··· 所示文本

Bonus: 关于 dentry 的一些信息

/* 4KB-sized directory entry block */
struct f2fs_dentry_block {
        /* validity bitmap for directory entries in each block */
        __u8 dentry_bitmap[SIZE_OF_DENTRY_BITMAP];
        __u8 reserved[SIZE_OF_RESERVED];
        struct f2fs_dir_entry dentry[NR_DENTRY_IN_BLOCK];
        __u8 filename[NR_DENTRY_IN_BLOCK][F2FS_NAME_LEN];
} __packed;

/* One directory entry slot representing F2FS_NAME_LEN-sized file name */
struct f2fs_dir_entry {
        __le32 hash_code;     /* hash code of file name */
        __le32 ino;           /* inode number */
        __le16 name_len;      /* lengh of file name */
        __u8 file_type;               /* file type */
} __packed;

dentry 的属性就很直观了,定位文件无非就是文件类型和哈希这些信息

而一个 dentry block 包含:

  • 用于快速查询更新的 bitmap
  • 应该没啥用的reserved u8bits
  • 文件定位用的 dentry array
  • 记录名字的 filename 字符串池

我们再深入点看下 dentry block 的具体布局

/* the number of dentry in a block */
#define NR_DENTRY_IN_BLOCK      214
#define F2FS_NAME_LEN           8       /* 256 Unicode */

#define SIZE_OF_DIR_ENTRY       11      /* by byte */
#define SIZE_OF_DENTRY_BITMAP   ((NR_DENTRY_IN_BLOCK + BITS_PER_BYTE - 1) / \
                                        BITS_PER_BYTE)
#define SIZE_OF_RESERVED        (PAGE_SIZE - ((SIZE_OF_DIR_ENTRY + \
                                F2FS_NAME_LEN) * \
                                NR_DENTRY_IN_BLOCK + SIZE_OF_DENTRY_BITMAP))

// 看着有点眼花,直接输出吧
// Note: -g3 编译后可以得知大小
(gdb) macro expand SIZE_OF_DENTRY_BITMAP
expands to: ((214 + 8 - 1) / 8)

······

任务列表:
1 > 在所示文本中,宏 NR_DENTRY_IN_BLOCK 被定义为多少?
2 > 请照录所示文本中的一段,以含有“我们再深入点看下 dentry block”的词句开头,到“NR_DENTRY_IN_BLOCK + SIZE_OF_DENTRY_BITMAP))”结束。
后面的记录用不上。

··· 数据部分

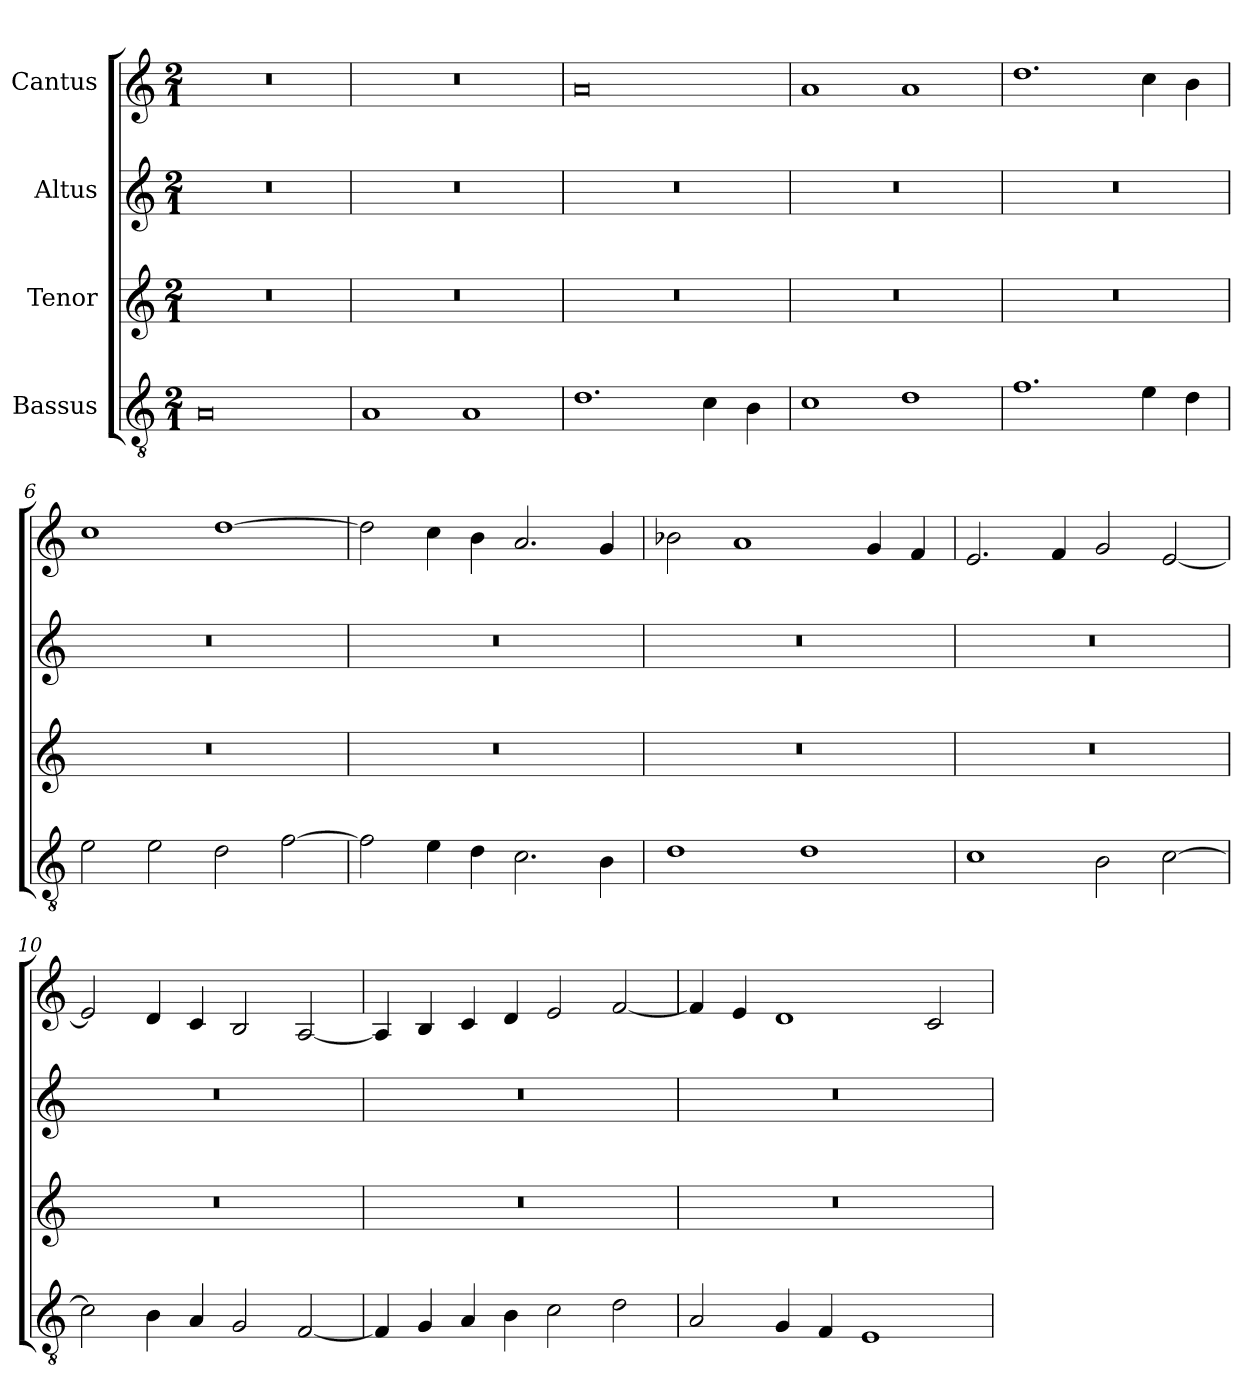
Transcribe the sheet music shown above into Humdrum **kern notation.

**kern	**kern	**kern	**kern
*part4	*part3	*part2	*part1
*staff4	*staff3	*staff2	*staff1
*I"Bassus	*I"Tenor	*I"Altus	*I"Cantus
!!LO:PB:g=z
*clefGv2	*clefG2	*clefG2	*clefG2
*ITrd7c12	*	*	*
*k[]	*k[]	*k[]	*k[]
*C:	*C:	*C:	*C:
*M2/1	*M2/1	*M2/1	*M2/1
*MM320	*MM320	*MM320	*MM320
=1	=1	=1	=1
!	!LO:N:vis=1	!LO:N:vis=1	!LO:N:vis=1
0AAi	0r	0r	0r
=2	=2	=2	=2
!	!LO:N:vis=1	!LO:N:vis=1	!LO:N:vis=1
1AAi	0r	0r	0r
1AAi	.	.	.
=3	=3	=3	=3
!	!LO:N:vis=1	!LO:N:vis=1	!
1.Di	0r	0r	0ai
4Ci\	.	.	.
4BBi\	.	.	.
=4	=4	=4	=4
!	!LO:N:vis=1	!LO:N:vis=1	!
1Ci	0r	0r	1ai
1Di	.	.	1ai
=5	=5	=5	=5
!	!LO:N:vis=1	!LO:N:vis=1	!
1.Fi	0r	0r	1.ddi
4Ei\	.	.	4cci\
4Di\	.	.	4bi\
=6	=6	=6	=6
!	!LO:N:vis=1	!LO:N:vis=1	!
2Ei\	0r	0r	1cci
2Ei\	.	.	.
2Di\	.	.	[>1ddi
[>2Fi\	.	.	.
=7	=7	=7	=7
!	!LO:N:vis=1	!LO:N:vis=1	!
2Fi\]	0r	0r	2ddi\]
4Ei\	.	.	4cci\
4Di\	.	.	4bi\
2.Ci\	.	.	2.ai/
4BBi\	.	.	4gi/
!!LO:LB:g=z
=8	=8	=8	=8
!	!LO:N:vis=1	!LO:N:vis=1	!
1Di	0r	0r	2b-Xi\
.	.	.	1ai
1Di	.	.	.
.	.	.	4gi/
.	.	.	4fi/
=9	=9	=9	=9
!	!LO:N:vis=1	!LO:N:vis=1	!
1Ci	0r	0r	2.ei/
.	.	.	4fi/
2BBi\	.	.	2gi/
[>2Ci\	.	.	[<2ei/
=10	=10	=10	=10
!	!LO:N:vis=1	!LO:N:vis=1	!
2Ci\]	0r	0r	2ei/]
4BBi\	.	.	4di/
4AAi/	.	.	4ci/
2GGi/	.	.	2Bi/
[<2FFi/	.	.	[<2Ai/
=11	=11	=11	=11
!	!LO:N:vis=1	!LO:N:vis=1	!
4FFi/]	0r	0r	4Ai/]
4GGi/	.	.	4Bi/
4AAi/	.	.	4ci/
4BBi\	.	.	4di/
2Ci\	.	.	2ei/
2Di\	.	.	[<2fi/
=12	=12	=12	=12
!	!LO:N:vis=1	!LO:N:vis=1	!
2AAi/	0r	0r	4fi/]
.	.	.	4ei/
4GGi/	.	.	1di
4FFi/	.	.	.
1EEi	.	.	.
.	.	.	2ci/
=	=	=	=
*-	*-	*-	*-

······
··· 数据部分

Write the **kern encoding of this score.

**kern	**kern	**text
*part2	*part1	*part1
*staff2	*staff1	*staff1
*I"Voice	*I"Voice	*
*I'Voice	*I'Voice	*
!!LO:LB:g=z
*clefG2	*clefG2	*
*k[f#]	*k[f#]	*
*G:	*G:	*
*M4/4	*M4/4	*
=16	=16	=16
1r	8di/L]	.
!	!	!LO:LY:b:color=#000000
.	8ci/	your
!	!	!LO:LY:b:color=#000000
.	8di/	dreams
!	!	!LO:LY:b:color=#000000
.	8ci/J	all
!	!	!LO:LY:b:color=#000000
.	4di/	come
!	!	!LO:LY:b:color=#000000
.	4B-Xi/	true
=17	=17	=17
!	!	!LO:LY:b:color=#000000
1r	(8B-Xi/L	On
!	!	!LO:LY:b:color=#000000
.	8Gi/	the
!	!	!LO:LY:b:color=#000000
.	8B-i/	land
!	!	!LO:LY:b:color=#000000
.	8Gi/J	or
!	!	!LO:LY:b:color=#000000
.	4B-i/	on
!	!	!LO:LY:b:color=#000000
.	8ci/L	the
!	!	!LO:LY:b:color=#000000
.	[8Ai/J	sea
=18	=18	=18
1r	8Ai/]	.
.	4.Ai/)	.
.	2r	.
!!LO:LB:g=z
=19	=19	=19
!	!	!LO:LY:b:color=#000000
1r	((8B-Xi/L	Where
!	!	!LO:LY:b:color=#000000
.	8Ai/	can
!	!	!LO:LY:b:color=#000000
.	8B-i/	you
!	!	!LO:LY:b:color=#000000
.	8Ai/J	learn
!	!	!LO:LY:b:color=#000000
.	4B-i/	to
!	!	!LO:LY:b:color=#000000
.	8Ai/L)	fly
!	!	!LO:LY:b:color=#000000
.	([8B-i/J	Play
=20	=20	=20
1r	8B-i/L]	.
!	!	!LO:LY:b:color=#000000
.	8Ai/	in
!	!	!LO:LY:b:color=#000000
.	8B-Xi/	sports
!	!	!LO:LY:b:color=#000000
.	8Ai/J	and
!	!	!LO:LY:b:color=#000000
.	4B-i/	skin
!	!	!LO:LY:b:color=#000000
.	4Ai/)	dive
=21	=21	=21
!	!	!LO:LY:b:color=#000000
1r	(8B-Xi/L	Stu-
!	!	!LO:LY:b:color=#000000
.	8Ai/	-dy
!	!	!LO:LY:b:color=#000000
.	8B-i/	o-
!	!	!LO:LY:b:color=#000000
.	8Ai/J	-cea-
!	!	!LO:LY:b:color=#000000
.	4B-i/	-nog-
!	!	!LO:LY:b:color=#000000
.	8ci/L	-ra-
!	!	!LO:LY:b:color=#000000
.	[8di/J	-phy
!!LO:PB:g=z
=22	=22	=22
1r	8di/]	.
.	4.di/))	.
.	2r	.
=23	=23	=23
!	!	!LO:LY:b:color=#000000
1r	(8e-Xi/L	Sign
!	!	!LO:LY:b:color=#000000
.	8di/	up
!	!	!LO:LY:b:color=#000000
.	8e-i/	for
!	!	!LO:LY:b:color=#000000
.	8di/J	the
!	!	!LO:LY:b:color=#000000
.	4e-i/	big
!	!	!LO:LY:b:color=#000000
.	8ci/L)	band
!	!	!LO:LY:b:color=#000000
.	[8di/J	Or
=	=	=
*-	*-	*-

······

最终答案:
1 > 214

2 >
我们再深入点看下 dentry block 的具体布局

/* the number of dentry in a block */
#define NR_DENTRY_IN_BLOCK      214
#define F2FS_NAME_LEN           8       /* 256 Unicode */

#define SIZE_OF_DIR_ENTRY       11      /* by byte */
#define SIZE_OF_DENTRY_BITMAP   ((NR_DENTRY_IN_BLOCK + BITS_PER_BYTE - 1) / \
                                        BITS_PER_BYTE)
#define SIZE_OF_RESERVED        (PAGE_SIZE - ((SIZE_OF_DIR_ENTRY + \
                                F2FS_NAME_LEN) * \
                                NR_DENTRY_IN_BLOCK + SIZE_OF_DENTRY_BITMAP))